Lemmer

townsmaritimeindustrial-heritageunesco
4 min read

On the night of 24 September 1799, a sudden storm pinned Captain James Boorder of the Royal Navy inside De Wildeman Inn. He had come ashore at Lemmer under a white flag to deliver an ultimatum to the local authorities — surrender the town and its ships to Britain — but the weather had other ideas, and the British captain spent the night as an unwilling guest of the people he intended to claim. Three days later he returned to make his demand. Lemmer refused.

Where Two Rivers Meet

The original Lemsters settled at the mouth of the Rien and the Zijlroede, the point where Friesland's inland waterways spilled into the Zuiderzee. The name appears in writing as early as 1228, when the bishop of Utrecht recorded it as Lenna, and older variants like Lyamer still survive in the memory of fishermen. For centuries this was a vulnerable place — strategically valuable, often contested. Count William I of Holland built a castle nearby in 1197 to subdue the lord of Kuinre. In 1422 Duke John III of Bavaria-Straubing, known to history as John the Pitiless, built his own castle in Lemmer itself. A century later the Duke of Guelders added a blockhouse and garrison. Nobody knows what any of these fortifications looked like — they have all returned to mud and grass.

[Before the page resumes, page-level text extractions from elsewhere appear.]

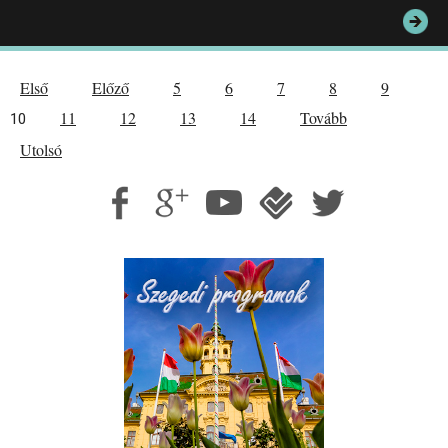
Első
Előző
5
6
7
8
9
11
12
13
14
Tovább
10
Utolsó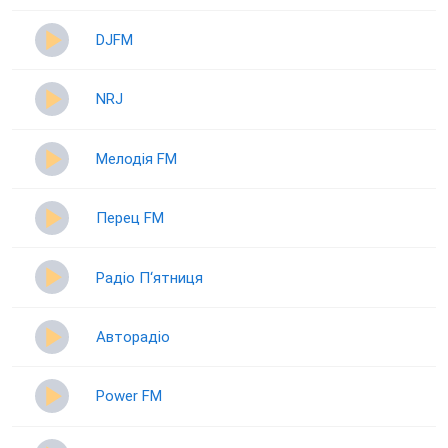
DJFM
NRJ
Мелодія FM
Перец FM
Радіо П‘ятниця
Авторадіо
Power FM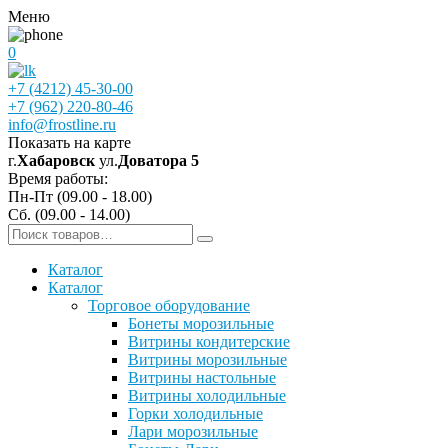
Меню
0
+7 (4212) 45-30-00
+7 (962) 220-80-46
info@frostline.ru
Показать на карте
г.
Хабаровск
ул.
Доватора 5
Время работы:
Пн-Пт (09.00 - 18.00)
Сб. (09.00 - 14.00)
Каталог
Каталог
Торговое оборудование
Бонеты морозильные
Витрины кондитерские
Витрины морозильные
Витрины настольные
Витрины холодильные
Горки холодильные
Лари морозильные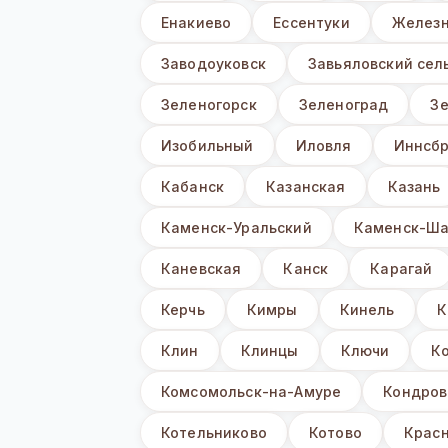
Енакиево
Ессентуки
Железн
Заводоуковск
Завьяловский сел
Зеленогорск
Зеленоград
З
Изобильный
Иловля
Иннсбр
Кабанск
Казанская
Казань
Каменск-Уральский
Каменск-Ша
Каневская
Канск
Карагай
Керчь
Кимры
Кинель
К
Клин
Клинцы
Ключи
К
Комсомольск-на-Амуре
Кондров
Котельниково
Котово
Крас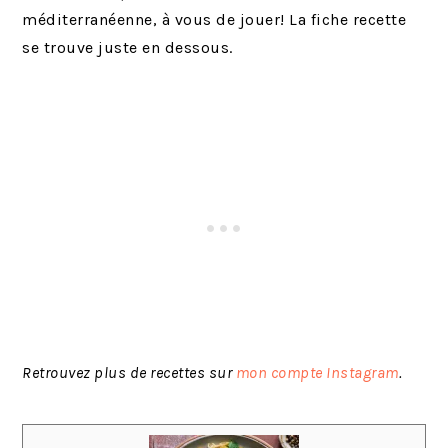
méditerranéenne, à vous de jouer! La fiche recette
se trouve juste en dessous.
Retrouvez plus de recettes sur
mon compte Instagram
.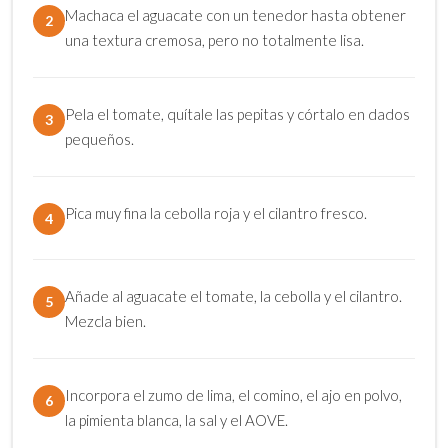
Machaca el aguacate con un tenedor hasta obtener
2
una textura cremosa, pero no totalmente lisa.
Pela el tomate, quítale las pepitas y córtalo en dados
3
pequeños.
Pica muy fina la cebolla roja y el cilantro fresco.
4
Añade al aguacate el tomate, la cebolla y el cilantro.
5
Mezcla bien.
Incorpora el zumo de lima, el comino, el ajo en polvo,
6
la pimienta blanca, la sal y el AOVE.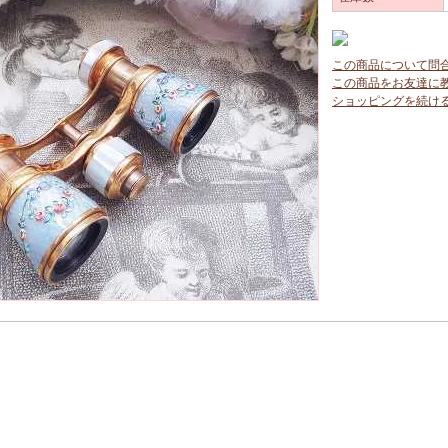
この商品について問
この商品をお友達に
ショッピングを続け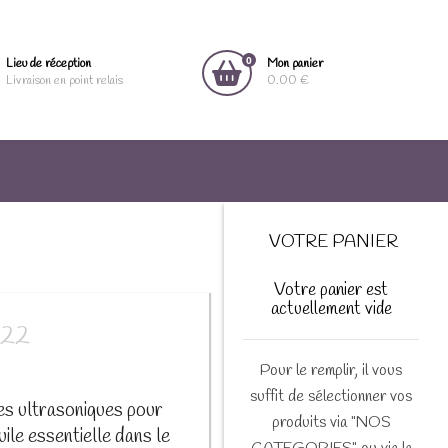
0
Lieu de réception
Mon panier
Livraison en point relais
0.00 €
VOTRE PANIER
Votre panier est
actuellement vide
-22
Pour le remplir, il vous
suffit de sélectionner vos
des ultrasoniques pour
produits via "NOS
uile essentielle dans le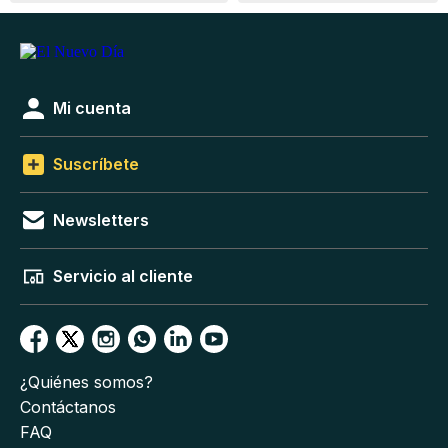
Mi cuenta
Suscríbete
Newsletters
Servicio al cliente
¿Quiénes somos?
Contáctanos
FAQ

The Day the Royal Navy Came

By 1799 the Netherlands was a French client state, and Britain was at war with both. British warships swept the Zuiderzee, taking Enkhuizen, Medemblik, and Stavoren. When Boorder finally returned to Lemmer with his ultimatum — surrender or be shot to pieces — five hundred armed farmers from Het Bildt had marched in with field guns to reinforce the town. They refused his demand. The Royal Navy opened fire. For an hour and a half, fourteen, sixteen, and eighteen-pound shot rained down on a town that had no real answer to such firepower. Eventually a flag rose over the church tower in surrender. Across Friesland, patriots called for the town's liberation, and 260 soldiers and marines were still defending it by 7 October, chains strung across the waterways to block any further attack by sea.

The Engine That Never Stops

Walk south of the harbor today and you arrive at something genuinely extraordinary: the Woudagemaal, the largest steam-powered pumping station ever built that still actively operates. Commissioned in 1920 to drain the Frisian polders when the smaller pumps could not keep up with floodwater, it became a UNESCO World Heritage Site in 1998. The Woudagemaal still fires its coal-fed boilers a few days each year when storms push the Frisian lake levels too high. Steam hisses through Victorian-era pipework. Massive flywheels turn. Water moves. The engineers who designed it in 1916 would recognize every gauge, every valve. In an age of microchips and electric pumps, the Woudagemaal is a working machine of the steam century, still doing exactly what it was built to do.

The Lemsteraak and the Lakes

After the Zuiderzee Works closed off the bay between 1924 and 1968, Lemmer's fishing fleet of 146 vessels gradually shrank. The town turned to the lakes instead. The Lemsteraak, a flat-bottomed sailing barge with broad gaff-rigged sails, was born here — designed for the shallow Frisian waters and now a coveted classic. Princess Beatrix's royal yacht, De Groene Draeck, is one. Every summer Lemsterweek draws around 85,000 people to the harbors and quays for a week of sailing races, concerts, and cultural events. The town that the British Navy once shelled is now, improbably, one of the most cheerful resorts in the northern Netherlands — a place where the wind off the IJsselmeer still fills sails, and where steam still drives water uphill.

From the Air

Coordinates 52.8437°N, 5.7093°E, on the eastern shore of the IJsselmeer where it narrows toward the old Zuiderzee Works. Recommended viewing altitude 2,000-3,000 feet to see the lock complex, the long pier reaching into the lake, and the distinctive square smokestack of the Woudagemaal just south of town. The nearest major airfield is Lelystad Airport (EHLE), about 35 nautical miles southwest across the IJsselmeer. Drachten (EHDR) lies about 25 nautical miles northeast.